Tonight, we will leave this place with the sign of the cross marked on our forehead in ashes. Unlike the beautiful decorative crosses that are around us in church and home, the cross of ash is dirty and ugly. The ashes remind us of our need to repent, to lay aside ourselves and all that hinders us so that we might more fully follow Christ. The ashes, as with the cross itself, also remind us that this is a “dirty” business; a tough calling that entails suffering willingly borne. But will the cross be that for you this Lent and beyond? Or will the ash-drawn cross on your forehead just be a reminder that you can’t each chocolate or drink soda or watch TV? The choice is yours, ours; and it is a choice. “If any want to become my followers, let them deny themselves and take up their cross and follow me.” Let us choose willingly to wear this cross and to bear the burden of sacrifice just as Christ himself did.
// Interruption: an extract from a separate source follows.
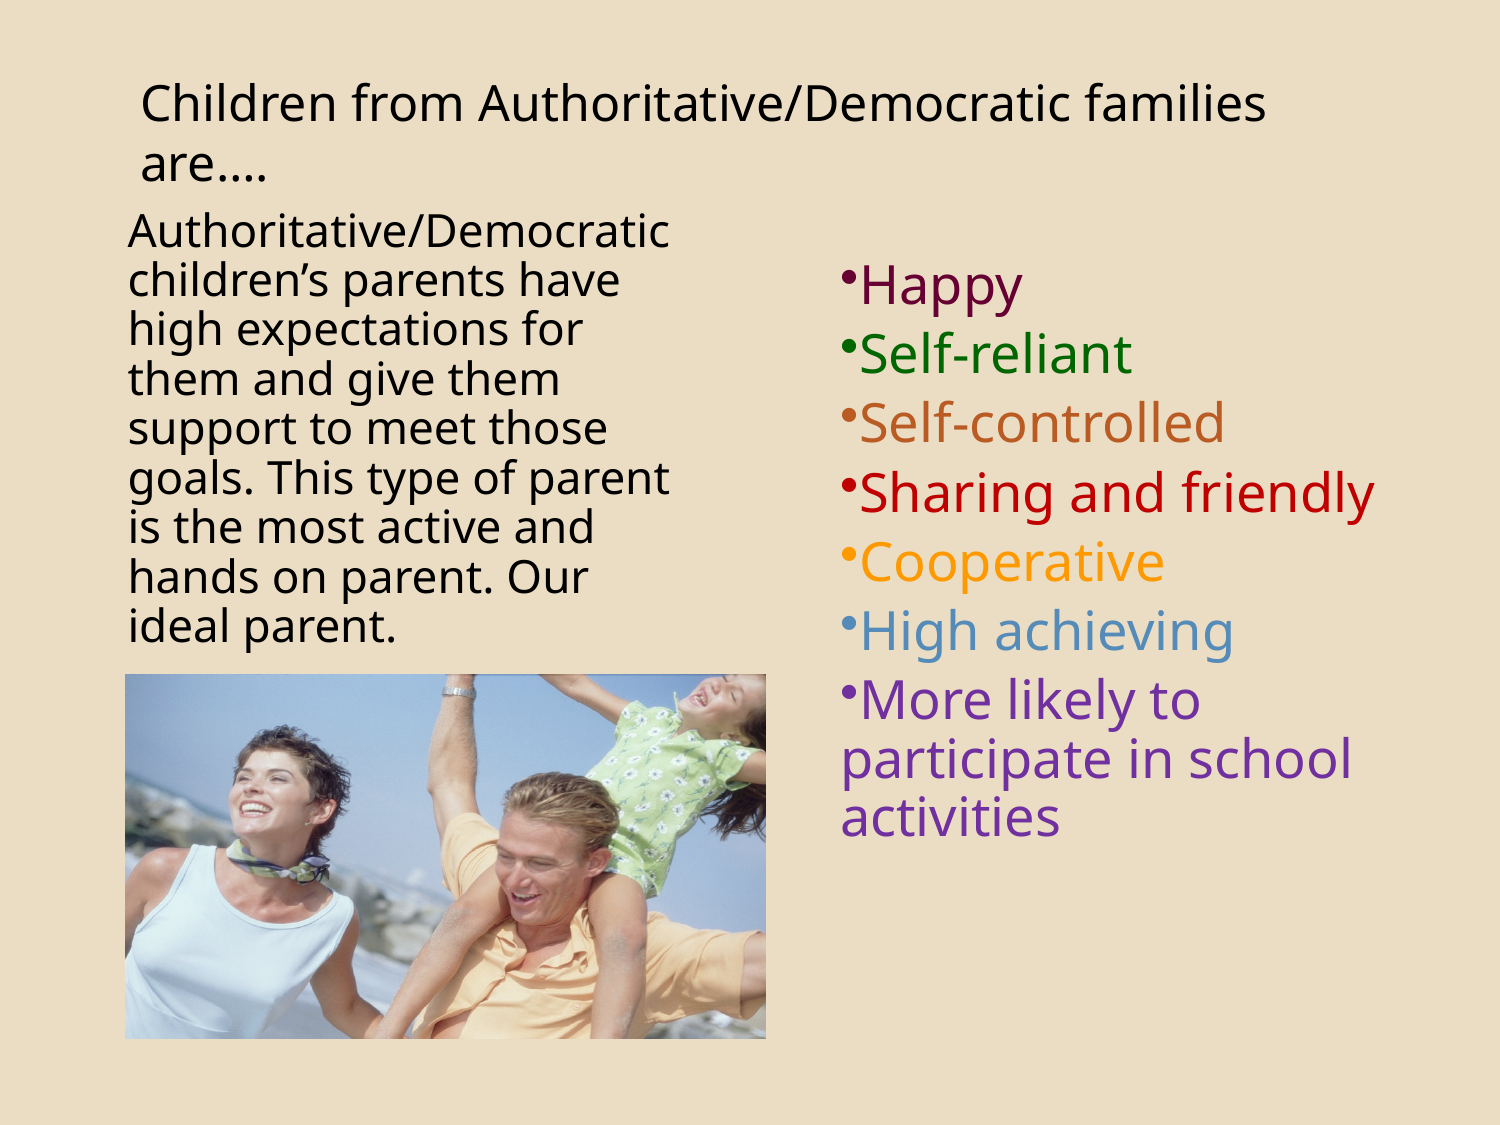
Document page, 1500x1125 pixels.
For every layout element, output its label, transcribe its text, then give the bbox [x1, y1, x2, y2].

Amen.
Let us pray: O God, help us to do better in giving everything over to You. Help us to give our lives for others and to bear Your Cross. Move us far beyond the striving for things for ourselves to a life of concern for other people. And when the call for sacrifice comes, let us accept it with grateful hearts. In Jesus’ name and for His sake we pray. Amen.
 Dietrich Bonhoeffer, The Cost of Discipleship (New York: MacMillan Publishing, Inc., 1963), 98.
 Halford E. Luccock, “The Gospel According to St. Mark” in The Interpreter’s Bible, vol. 7 (New York: Abingdon-Cokesbury Press, 1951), 771.
 Ibid., 768.
 Bonhoeffer, 96.
 N.T. Wright, Mark for Everyone (Louisville: Westminster John Knox Press, 2004), 112.